Later in Leningrad, she told Nehru that she was “wallowing in luxury”. Two years later Indira accompanied her father on his first official visit to the Soviet Union.

The picture comes from that visit.

Like Nehru, she was visibly impressed by the apparent successes of Soviet planning and economic modernization exhibited to them in carefully stage-managed visits to Russian factories.

During her trip, Khrushchev presented her with a mink coat which became one of the favourite items in her wardrobe. despite the fact that a few years earlier she had criticized the female Indian ambassador in Moscow for accepting a similar gift.

Soviet attempts to cultivate Indira Gandhi during the 1950s were motivated far more by the desire to influence her father than by any awareness of her own political potential.

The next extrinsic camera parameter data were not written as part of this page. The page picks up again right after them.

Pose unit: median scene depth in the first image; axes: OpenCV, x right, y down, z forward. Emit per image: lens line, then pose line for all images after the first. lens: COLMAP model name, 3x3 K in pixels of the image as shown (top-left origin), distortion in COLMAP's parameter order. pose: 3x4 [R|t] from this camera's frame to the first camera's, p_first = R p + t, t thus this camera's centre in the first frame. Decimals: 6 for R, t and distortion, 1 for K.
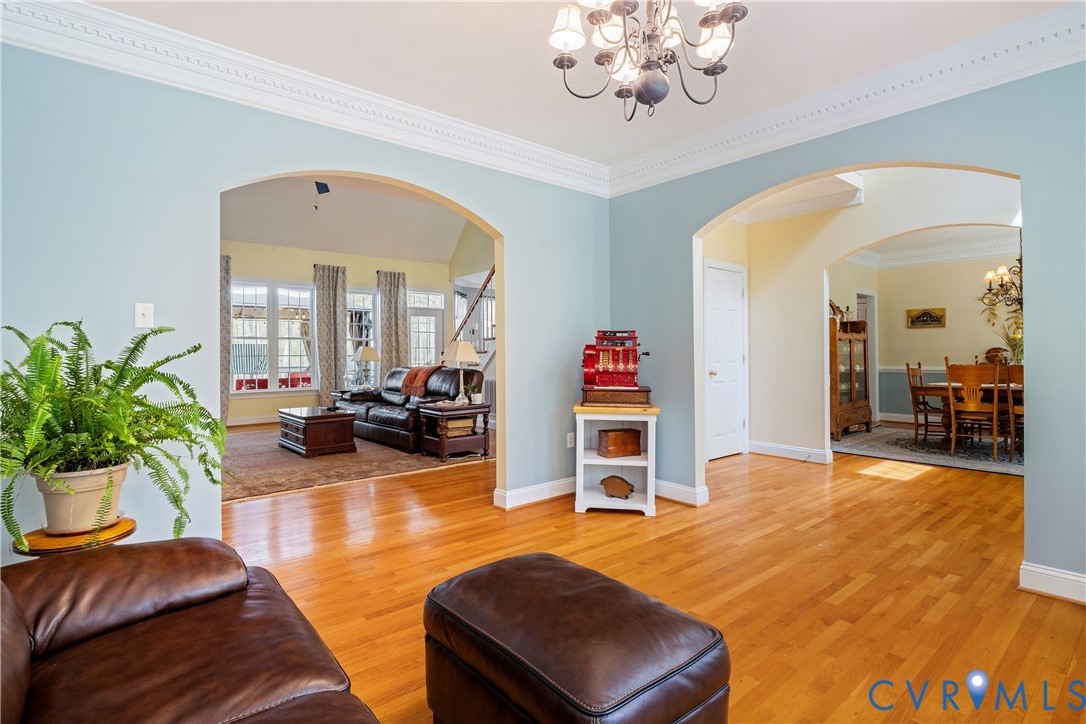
lens RADIAL K [[531.4, 0, 544.2], [0, 531.4, 352.3], [0, 0, 1]] dist [-0.005966, -0.000818]
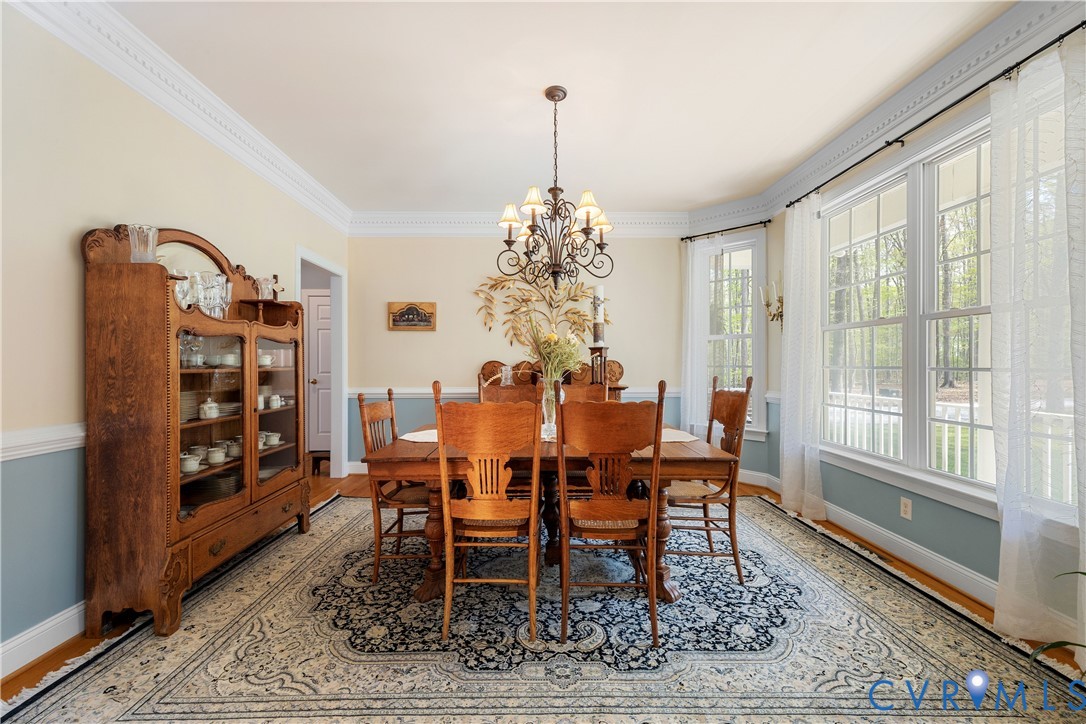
lens RADIAL K [[436.8, 0, 543.4], [0, 436.8, 365.7], [0, 0, 1]] dist [-0.030622, -0.000257]
pose [[0.632739, 0.003908, 0.774355, 0.444337], [-0.003022, 0.999992, -0.002578, -0.001058], [-0.774359, -0.000709, 0.632746, 0.580712]]
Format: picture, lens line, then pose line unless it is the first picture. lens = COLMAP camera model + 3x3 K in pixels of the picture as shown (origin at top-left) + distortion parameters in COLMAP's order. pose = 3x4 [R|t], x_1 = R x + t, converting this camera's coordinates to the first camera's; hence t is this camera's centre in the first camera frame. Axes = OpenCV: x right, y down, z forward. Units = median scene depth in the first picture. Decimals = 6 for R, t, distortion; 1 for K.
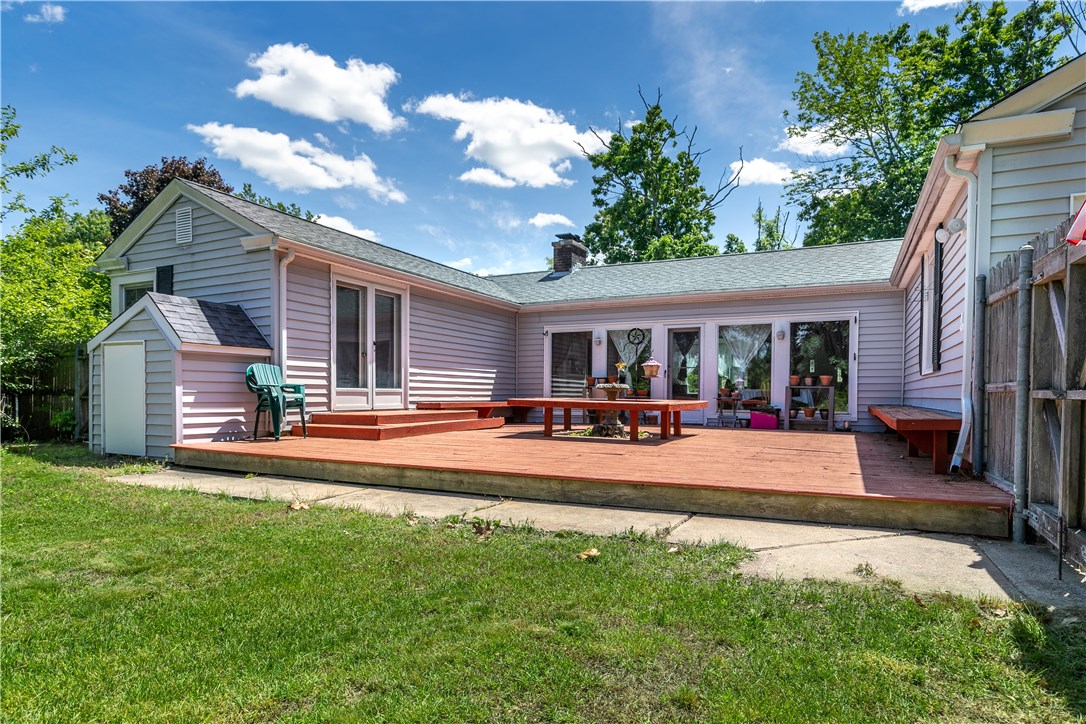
lens RADIAL K [[622.6, 0, 544.0], [0, 622.6, 400.9], [0, 0, 1]] dist [-0.000199, -0.000479]
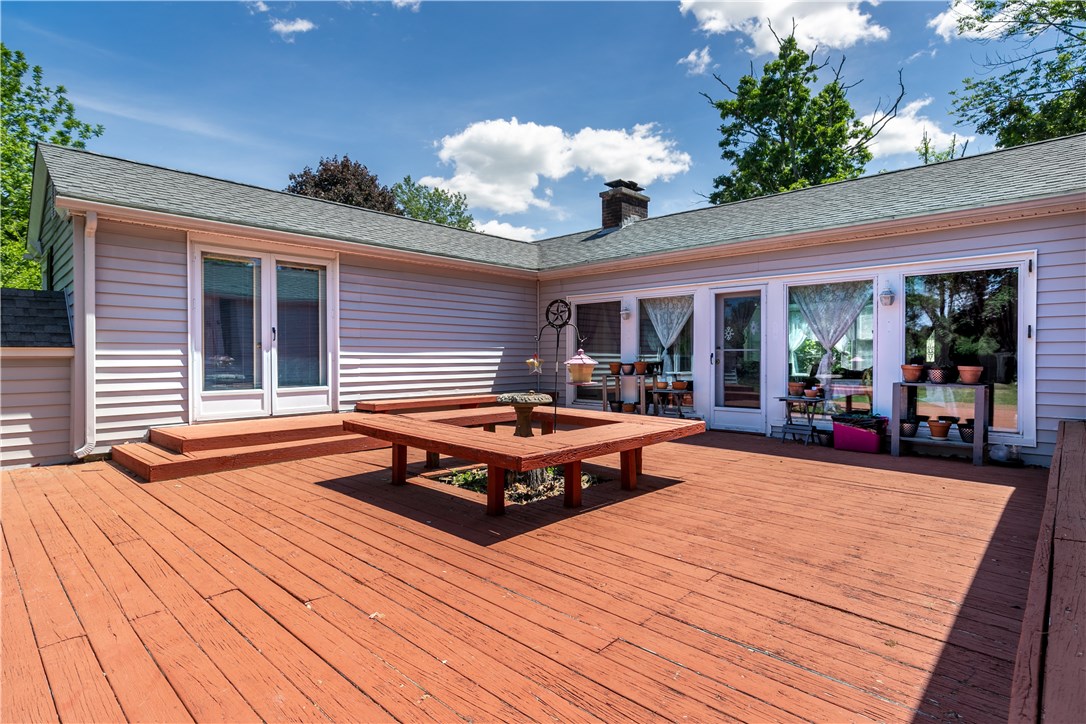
lens RADIAL K [[567.8, 0, 544.1], [0, 567.8, 357.4], [0, 0, 1]] dist [-0.001740, -0.000342]
pose [[0.955118, -0.007340, -0.296133, 0.219860], [0.005181, 0.999954, -0.008074, -0.043686], [0.296179, 0.006177, 0.955112, 0.360828]]
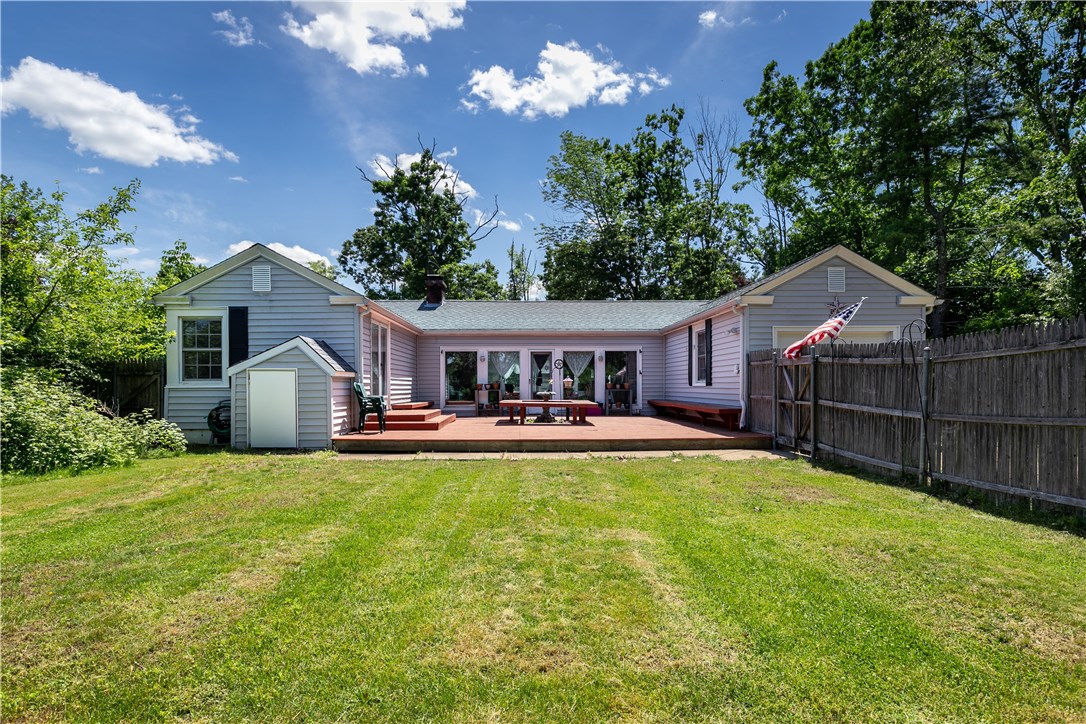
lens RADIAL K [[598.9, 0, 540.0], [0, 598.9, 387.3], [0, 0, 1]] dist [0.000049, -0.000123]
pose [[0.883186, -0.010296, 0.468909, -0.507865], [0.013667, 0.999899, -0.003786, -0.025381], [-0.468823, 0.009752, 0.883238, -0.330343]]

Like both the Congress Syndicate and the CPI, Moscow still underestimated her when she became Prime Minister.

During the 1967 election campaign, the KGB also funded the campaigns of several agents and confidential contacts within Congress. The most senior agent identified in the files noted by Mitrokhin was a minister codenamed ABAD, who was regarded by the KGB as “extremely influential”.

The revelations about how the Russians allegedly consolidated their spying network in India, especially under Indira Gandhi, are apparently based on files amounting to 25,000 pages brought out by Vasili Nikitch Mitrokhin, a senior KGB archivist, when he defected to Britain in 1992.

All the ghosts of the past now came haunting just because Tharoor tried to degrade PM Modi’s popularity. A famous Kannada proverb translates as,

“never wish bad for other people, when you fall remember it is you who will be the laughing stock”.